For Somalia, which aspires to become a regional trans-shipment and logistics hub, this underscores the importance of securing safe maritime corridors — something that cannot be achieved through external outsourcers alone.

A Strategic Reset with Economic Purpose

Somalia’s recalibration away from unilateral UAE arrangements should not be mistaken for an anti-foreign investment turn. Instead, it signals a shift toward sovereignty-anchored economic strategy where Somalia is able to unify its investment governance, enabling all major port and logistics deals to go through federal oversight; provide competitive tendering for concessions that can attract diversified capital while maintaining clear revenue-sharing; integration into regional corridors, such as the emerging India–Middle East–Europe corridor, that could bring sustained demand for Somali services if Somalia positions itself as a reliable node; and lastly capture of indirect economic rents, from bunkering to ship repair and value-added logistics, rather than primarily concession fees.

In this light, stepping back from lopsided arrangements with a single Gulf state may actually enhance Somalia’s economic attractiveness to a broader investor base — from global shipping lines to global infrastructure financiers.
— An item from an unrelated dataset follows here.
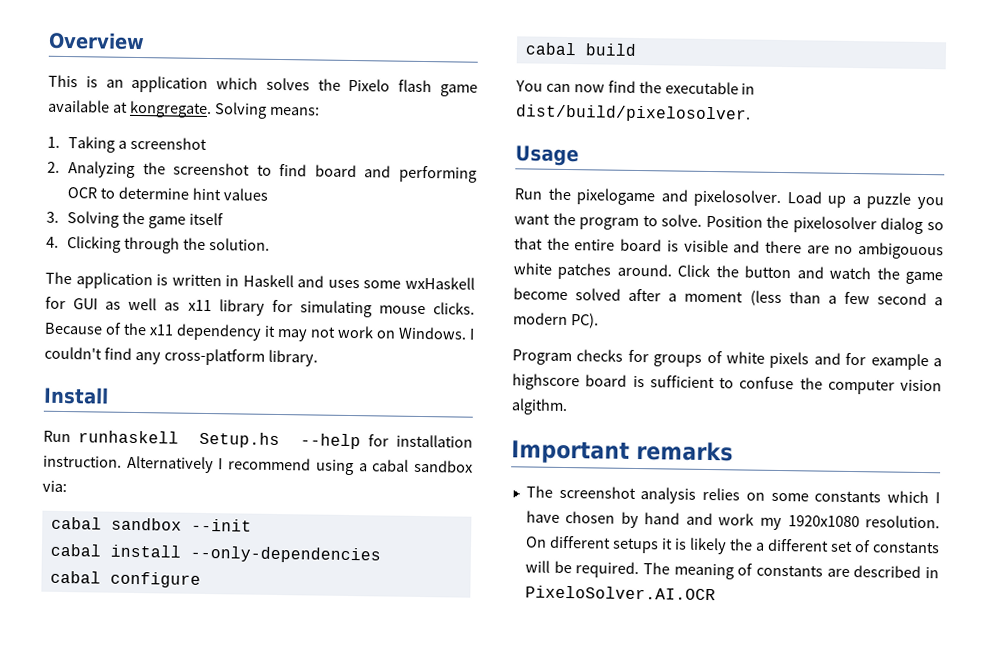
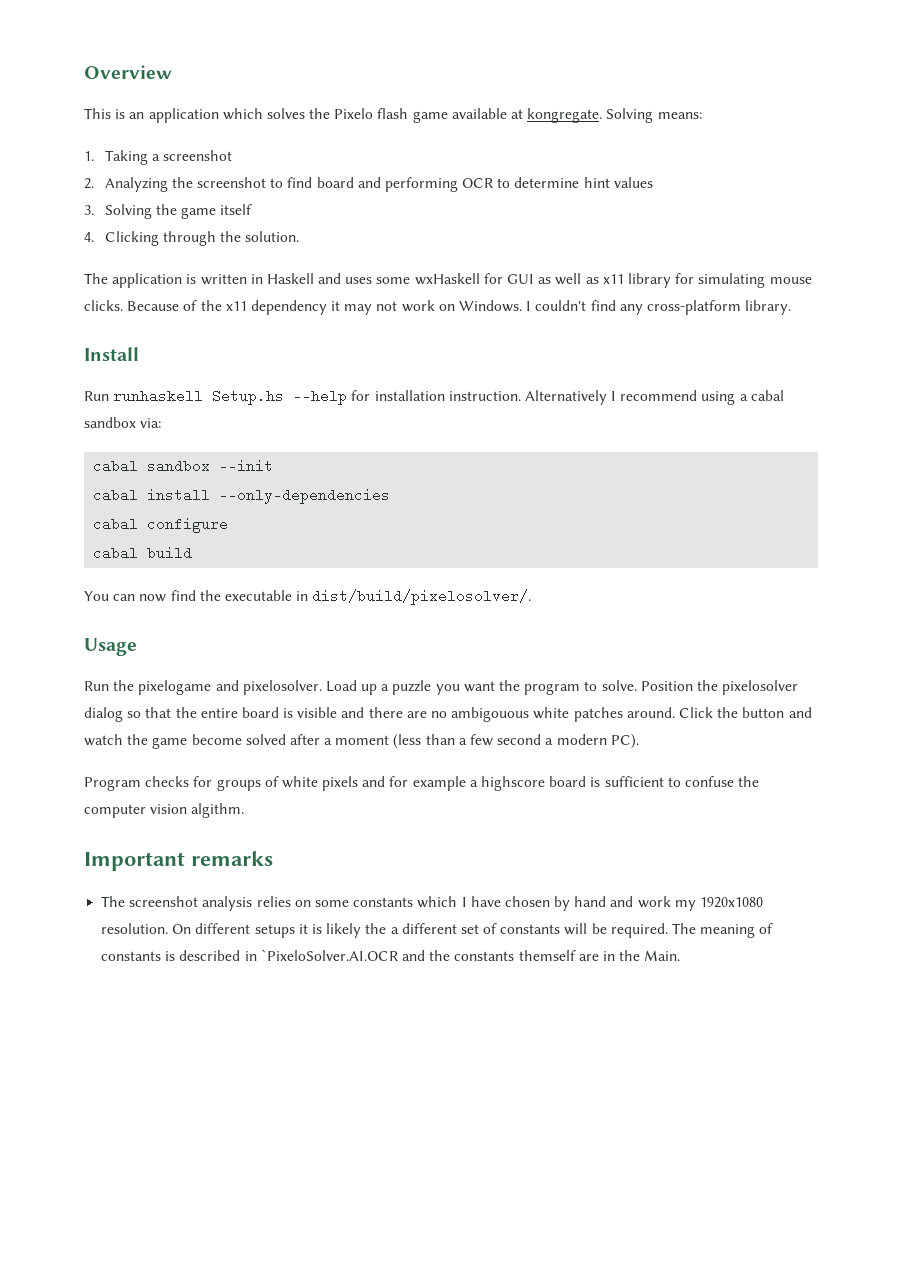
[515,104,751,123] dist/build/pixelosolver. -> [312,589,532,605] dist/build/pixelosolver/.
[826,568,850,577] are -> [165,951,176,961] is
[524,585,716,601] PixeloSolver.AI.OCR -> [260,949,681,961] `PixeloSolver.AI.OCR and the constants themself are in the Main.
From Concessions to Sovereign Value-Capture

Somalia’s break with the UAE is often portrayed in geopolitical terms. Yet the economic logic — restoring sovereignty to unlock value from the corridor that carries over a trillion dollars of trade annually — is equally compelling.

By unifying its approach to foreign investment, shoring up revenue systems, and ensuring that its strategic maritime geography benefits all of Somalia, Mogadishu may, paradoxically, gain more by walking away from the old status quo than it would have by clinging to patronage-geared deals.

For a nation long defined by external agendas, the most radical economic reform may simply be this: choosing when, how and on what terms to engage — and ensuring its geography becomes an asset, not a concession.

Mohamed Dubo is the Director of SOMINVEST, with extensive experience in Strategic Communications, Investment Promotion & Diplomacy.